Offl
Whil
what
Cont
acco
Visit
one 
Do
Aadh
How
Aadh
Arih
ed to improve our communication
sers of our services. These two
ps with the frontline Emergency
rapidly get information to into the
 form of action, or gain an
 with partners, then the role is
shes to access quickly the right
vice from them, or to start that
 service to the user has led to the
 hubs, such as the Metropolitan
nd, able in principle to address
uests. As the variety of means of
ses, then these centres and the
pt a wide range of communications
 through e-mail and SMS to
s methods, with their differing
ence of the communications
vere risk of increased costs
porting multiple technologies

====================

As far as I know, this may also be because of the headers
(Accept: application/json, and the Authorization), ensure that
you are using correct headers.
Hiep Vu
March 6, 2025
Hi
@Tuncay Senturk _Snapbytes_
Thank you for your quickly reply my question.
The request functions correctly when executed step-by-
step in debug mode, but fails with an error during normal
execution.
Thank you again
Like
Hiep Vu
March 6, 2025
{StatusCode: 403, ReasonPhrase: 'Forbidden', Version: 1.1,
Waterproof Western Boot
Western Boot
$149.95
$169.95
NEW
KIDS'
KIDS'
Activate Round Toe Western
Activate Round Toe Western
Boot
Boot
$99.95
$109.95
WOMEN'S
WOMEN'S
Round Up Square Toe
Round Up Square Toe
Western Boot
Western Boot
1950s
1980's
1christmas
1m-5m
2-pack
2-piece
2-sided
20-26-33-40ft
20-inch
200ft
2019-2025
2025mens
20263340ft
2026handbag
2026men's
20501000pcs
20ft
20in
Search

====================

Exercise aim:
Count how many lines in the entries above hold the word "quickly". Give that number by itself.

Task answer:
2